Pre-packaged cleaning wipes can be quite spendy, but not these.
They gossip about his spendy wife and how his family would be broke if she did the shopping.
expensive
'The phone will leap from its already spendy European price of 550 Euros to $895 USD.'
DigitalTrends 26th August 2008'When the going gets tough, it seems, the tough bring in their lunches, or grab something in the office cafeteria (or both) in lieu of a spendier meal at a nearby restaurant.'
Star Tribune 4th September 2008'At $220 (sale price) it is the spendiest of my sleeping bags. But worth every penny …'
Clubtread.com 19th June 2007'It's lovely but it's expensive …' or it's pricey, costly, exorbitant, dear, a bit steep – and in the noughties, it's spendy. Relative to nouns and noun compounds, adjectives are comparatively infrequent additions to the world of English neologisms, so roll out the red carpet for a newbie. The adjective spendy has hit mainstream use in American English, and is quietly working its way onto the lexicographical radar.
Spendy has caught on as a catchy new synonym for expensive. Its appeal and correspondingly speedy journey into mainstream usage may have been galvanised by its form, i.e. like pricey and costly, spendy's meaning is instantly recognizable as a money concept (compare: price, cost, spend).
when applied to people … spendy can imply that they are extravagant, waste money, or are overpaid
Though spendy is regularly used across the board as an informal and trendy alternative to expensive, its typical contexts of use are in relation to the purchase of desirable, luxury items, things which might have cost you an arm and a leg, but will give you lots of pleasure once you've got them. Typical examples of goods that might be described as spendy are designer clothes and jewellery, or electronic products such as large plasma screen TVs or digital SLR cameras.
Spendy can also have more negative connotations. When applied to people for instance, it can imply that they are extravagant, waste money, or are overpaid (for example in the recent US press, there are plenty of references to spendy consumers and spendy politicians).
The exact origins of spendy are unclear, with some arguing that it evolved from a blend of the words expensive and trendy, and others believing it to be an adjectival play on spend (taking inspiration from e.g. pricey, a derivative of price which was first attested in 1932). If you subscribe to the latter view, then spendy might also relate to the noun spendthrift.

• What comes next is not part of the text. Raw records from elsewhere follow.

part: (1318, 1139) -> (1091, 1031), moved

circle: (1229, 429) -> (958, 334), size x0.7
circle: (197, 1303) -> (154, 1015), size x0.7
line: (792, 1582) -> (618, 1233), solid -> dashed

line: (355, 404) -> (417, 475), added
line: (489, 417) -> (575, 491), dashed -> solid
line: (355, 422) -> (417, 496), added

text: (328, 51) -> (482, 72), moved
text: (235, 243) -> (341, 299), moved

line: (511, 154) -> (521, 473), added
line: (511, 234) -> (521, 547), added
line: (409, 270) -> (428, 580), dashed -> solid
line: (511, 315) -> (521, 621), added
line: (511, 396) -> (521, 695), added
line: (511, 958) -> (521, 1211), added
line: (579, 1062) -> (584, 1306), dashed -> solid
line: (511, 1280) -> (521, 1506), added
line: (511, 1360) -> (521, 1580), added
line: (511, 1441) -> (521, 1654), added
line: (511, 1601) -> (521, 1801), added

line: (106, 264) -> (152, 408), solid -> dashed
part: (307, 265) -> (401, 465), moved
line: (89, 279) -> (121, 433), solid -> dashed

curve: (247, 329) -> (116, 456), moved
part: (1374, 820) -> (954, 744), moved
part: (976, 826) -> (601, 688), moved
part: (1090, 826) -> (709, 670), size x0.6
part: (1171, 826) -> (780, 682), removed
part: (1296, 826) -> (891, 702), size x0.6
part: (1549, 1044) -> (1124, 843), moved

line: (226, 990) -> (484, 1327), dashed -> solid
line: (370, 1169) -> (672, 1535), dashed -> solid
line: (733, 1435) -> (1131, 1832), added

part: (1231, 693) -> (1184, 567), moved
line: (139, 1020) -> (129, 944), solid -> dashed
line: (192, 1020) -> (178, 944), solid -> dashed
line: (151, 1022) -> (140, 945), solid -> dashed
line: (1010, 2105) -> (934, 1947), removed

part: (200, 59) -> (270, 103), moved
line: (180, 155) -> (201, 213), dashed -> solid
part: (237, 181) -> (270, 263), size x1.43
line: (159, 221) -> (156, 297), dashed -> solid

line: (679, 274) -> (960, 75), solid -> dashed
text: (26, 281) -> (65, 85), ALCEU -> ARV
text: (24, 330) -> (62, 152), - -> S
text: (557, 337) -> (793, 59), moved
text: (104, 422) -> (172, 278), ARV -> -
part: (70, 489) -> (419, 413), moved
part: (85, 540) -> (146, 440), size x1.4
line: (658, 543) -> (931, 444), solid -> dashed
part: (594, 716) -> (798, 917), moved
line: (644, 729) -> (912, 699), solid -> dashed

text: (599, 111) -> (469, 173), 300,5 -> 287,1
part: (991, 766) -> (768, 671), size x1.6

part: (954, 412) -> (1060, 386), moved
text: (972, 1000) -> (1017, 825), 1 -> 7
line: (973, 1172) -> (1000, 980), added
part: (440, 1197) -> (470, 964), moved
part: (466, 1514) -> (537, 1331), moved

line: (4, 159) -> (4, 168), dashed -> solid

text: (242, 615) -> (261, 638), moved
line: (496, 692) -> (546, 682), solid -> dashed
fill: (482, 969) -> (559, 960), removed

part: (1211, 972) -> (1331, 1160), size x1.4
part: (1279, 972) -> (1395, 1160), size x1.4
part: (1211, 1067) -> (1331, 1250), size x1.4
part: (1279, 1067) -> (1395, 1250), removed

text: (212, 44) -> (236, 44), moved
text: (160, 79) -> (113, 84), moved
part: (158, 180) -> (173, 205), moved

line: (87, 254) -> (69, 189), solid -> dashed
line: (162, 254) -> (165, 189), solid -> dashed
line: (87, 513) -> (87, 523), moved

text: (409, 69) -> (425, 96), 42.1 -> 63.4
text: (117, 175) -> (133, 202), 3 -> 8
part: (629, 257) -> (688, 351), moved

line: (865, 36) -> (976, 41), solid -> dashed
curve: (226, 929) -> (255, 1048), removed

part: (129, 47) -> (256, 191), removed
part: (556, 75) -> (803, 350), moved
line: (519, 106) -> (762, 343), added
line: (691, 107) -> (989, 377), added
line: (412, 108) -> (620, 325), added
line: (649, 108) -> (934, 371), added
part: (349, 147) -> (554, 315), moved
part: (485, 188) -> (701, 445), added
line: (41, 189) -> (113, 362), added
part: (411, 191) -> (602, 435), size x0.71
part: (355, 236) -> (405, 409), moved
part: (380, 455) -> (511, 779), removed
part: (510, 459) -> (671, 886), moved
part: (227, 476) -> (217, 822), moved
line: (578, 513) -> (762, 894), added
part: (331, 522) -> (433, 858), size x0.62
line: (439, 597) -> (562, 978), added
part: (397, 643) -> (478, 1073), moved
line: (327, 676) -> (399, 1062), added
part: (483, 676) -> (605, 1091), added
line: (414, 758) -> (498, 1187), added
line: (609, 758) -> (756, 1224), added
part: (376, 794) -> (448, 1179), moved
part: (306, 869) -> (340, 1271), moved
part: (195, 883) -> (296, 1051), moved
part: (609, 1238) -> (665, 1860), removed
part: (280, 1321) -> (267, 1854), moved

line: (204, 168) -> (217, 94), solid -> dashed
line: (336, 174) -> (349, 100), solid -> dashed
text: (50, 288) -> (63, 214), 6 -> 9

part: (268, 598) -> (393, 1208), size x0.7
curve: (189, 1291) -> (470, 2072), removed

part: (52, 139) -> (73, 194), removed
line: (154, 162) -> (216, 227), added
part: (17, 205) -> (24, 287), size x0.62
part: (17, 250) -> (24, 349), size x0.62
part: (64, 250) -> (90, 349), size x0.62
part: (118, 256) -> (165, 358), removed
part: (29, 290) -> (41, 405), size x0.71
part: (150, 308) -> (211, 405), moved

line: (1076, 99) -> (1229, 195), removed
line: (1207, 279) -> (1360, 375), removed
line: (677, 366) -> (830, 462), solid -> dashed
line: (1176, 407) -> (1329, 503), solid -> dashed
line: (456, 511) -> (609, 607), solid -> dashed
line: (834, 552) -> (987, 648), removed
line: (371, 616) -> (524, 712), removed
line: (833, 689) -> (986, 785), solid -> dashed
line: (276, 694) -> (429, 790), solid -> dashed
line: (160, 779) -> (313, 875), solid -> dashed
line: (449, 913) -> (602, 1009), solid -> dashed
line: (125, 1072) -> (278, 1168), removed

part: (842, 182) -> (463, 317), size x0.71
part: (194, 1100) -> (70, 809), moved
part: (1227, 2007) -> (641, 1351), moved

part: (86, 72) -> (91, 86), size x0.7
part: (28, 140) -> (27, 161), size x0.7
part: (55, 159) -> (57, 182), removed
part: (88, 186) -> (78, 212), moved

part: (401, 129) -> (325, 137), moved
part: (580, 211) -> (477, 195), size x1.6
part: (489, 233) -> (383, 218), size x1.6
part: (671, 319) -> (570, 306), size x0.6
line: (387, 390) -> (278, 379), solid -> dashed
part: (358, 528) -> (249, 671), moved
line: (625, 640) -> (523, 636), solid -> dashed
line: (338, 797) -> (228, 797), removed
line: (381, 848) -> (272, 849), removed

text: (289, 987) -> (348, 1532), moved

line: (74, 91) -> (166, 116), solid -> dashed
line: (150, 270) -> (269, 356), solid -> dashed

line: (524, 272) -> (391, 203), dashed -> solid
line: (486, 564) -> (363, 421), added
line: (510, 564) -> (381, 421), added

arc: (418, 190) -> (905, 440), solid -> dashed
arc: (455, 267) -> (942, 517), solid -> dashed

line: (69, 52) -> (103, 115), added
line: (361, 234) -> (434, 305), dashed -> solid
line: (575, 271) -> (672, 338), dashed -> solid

Spendy follows the same grammatical distribution as expensive, occurring in both attributive position (i.e. before the noun, e.g. an expensive/spendy restaurant) or predicative position (i.e. following link verbs like, be, seem etc, e.g. That restaurant seems a bit expensive/spendy.). It can also be followed by the to-infinitive (e.g. It was pretty expensive/spendy to repair).
However whereas expensive can only form the comparative and superlative with more and most (a phenomenon technically described in linguistics as periphrasis), spendy has the comparative and superlative forms spendier and spendiest (compare dirty and dirtier/dirtiest — such forms are described as inflectional comparatives and superlatives).
Like some other adjectives in English (e.g. rich, happy), spendy can express comparison by use of both periphrastic and inflectional forms (e.g. That restaurant was more/the most spendy. That restaurant was spendier/the spendiest).